About this task: Retype every entry precisely and keep each line whole.

Extracted entries:
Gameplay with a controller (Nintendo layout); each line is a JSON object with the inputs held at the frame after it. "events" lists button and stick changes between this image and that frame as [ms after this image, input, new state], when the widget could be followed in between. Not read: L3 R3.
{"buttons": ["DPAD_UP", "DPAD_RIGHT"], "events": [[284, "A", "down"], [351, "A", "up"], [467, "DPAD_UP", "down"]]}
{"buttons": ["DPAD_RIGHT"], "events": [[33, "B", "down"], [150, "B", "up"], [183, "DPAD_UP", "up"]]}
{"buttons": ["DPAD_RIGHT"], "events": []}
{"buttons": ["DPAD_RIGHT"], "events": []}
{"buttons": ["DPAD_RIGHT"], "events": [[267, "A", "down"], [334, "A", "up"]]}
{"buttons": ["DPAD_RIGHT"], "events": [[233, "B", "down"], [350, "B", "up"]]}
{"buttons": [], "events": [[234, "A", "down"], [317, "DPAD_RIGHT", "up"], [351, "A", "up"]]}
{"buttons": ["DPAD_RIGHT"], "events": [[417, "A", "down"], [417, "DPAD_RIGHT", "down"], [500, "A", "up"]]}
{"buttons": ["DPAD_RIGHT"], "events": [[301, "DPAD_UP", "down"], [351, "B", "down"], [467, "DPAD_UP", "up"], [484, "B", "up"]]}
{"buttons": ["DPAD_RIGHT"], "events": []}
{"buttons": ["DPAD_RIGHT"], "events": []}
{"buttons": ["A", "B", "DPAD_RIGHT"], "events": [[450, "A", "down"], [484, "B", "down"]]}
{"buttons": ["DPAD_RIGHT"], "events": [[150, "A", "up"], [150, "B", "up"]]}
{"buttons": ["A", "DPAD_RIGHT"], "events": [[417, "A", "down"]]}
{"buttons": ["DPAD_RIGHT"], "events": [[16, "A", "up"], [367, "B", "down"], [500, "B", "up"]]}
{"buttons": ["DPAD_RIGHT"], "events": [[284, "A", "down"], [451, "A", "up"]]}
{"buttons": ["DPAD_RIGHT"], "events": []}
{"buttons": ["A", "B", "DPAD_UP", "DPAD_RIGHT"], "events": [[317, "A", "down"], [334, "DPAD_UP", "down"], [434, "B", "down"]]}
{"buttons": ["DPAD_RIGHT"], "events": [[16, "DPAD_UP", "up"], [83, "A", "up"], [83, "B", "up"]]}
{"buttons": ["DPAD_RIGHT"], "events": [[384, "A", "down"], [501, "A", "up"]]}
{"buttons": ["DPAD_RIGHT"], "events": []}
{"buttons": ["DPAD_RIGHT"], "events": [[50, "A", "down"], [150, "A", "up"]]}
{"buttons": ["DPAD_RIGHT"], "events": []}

Written solution:
Gameplay with a controller (Nintendo layout); each line is a JSON object with the inputs held at the frame after it. "events" lists button and stick changes between this image and that frame as [ms after this image, input, new state], when the widget could be followed in between. Not read: L3 R3.
{"buttons": ["DPAD_UP", "DPAD_RIGHT"], "events": [[284, "A", "down"], [351, "A", "up"], [467, "DPAD_UP", "down"]]}
{"buttons": ["DPAD_RIGHT"], "events": [[33, "B", "down"], [150, "B", "up"], [183, "DPAD_UP", "up"]]}
{"buttons": ["DPAD_RIGHT"], "events": []}
{"buttons": ["DPAD_RIGHT"], "events": []}
{"buttons": ["DPAD_RIGHT"], "events": [[267, "A", "down"], [334, "A", "up"]]}
{"buttons": ["DPAD_RIGHT"], "events": [[233, "B", "down"], [350, "B", "up"]]}
{"buttons": [], "events": [[234, "A", "down"], [317, "DPAD_RIGHT", "up"], [351, "A", "up"]]}
{"buttons": ["DPAD_RIGHT"], "events": [[417, "A", "down"], [417, "DPAD_RIGHT", "down"], [500, "A", "up"]]}
{"buttons": ["DPAD_RIGHT"], "events": [[301, "DPAD_UP", "down"], [351, "B", "down"], [467, "DPAD_UP", "up"], [484, "B", "up"]]}
{"buttons": ["DPAD_RIGHT"], "events": []}
{"buttons": ["DPAD_RIGHT"], "events": []}
{"buttons": ["A", "B", "DPAD_RIGHT"], "events": [[450, "A", "down"], [484, "B", "down"]]}
{"buttons": ["DPAD_RIGHT"], "events": [[150, "A", "up"], [150, "B", "up"]]}
{"buttons": ["A", "DPAD_RIGHT"], "events": [[417, "A", "down"]]}
{"buttons": ["DPAD_RIGHT"], "events": [[16, "A", "up"], [367, "B", "down"], [500, "B", "up"]]}
{"buttons": ["DPAD_RIGHT"], "events": [[284, "A", "down"], [451, "A", "up"]]}
{"buttons": ["DPAD_RIGHT"], "events": []}
{"buttons": ["A", "B", "DPAD_UP", "DPAD_RIGHT"], "events": [[317, "A", "down"], [334, "DPAD_UP", "down"], [434, "B", "down"]]}
{"buttons": ["DPAD_RIGHT"], "events": [[16, "DPAD_UP", "up"], [83, "A", "up"], [83, "B", "up"]]}
{"buttons": ["DPAD_RIGHT"], "events": [[384, "A", "down"], [501, "A", "up"]]}
{"buttons": ["DPAD_RIGHT"], "events": []}
{"buttons": ["DPAD_RIGHT"], "events": [[50, "A", "down"], [150, "A", "up"]]}
{"buttons": ["DPAD_RIGHT"], "events": []}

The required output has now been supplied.